## HOW TO COMPLETE THIS TASK
For this exercise, copy all the data exactly and include none of the pictures.

(Data entries)
────────────────────
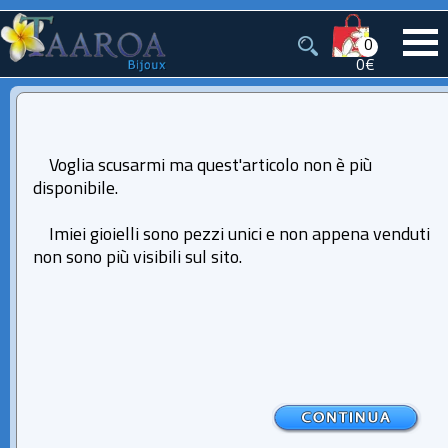
0
0€
Voglia scusarmi ma quest'articolo non è più
disponibile.
Imiei gioielli sono pezzi unici e non appena venduti
non sono più visibili sul sito.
────────────────────
## SOLUTION TO THE PROBLEM
0
0€
Voglia scusarmi ma quest'articolo non è più
disponibile.
Imiei gioielli sono pezzi unici e non appena venduti
non sono più visibili sul sito.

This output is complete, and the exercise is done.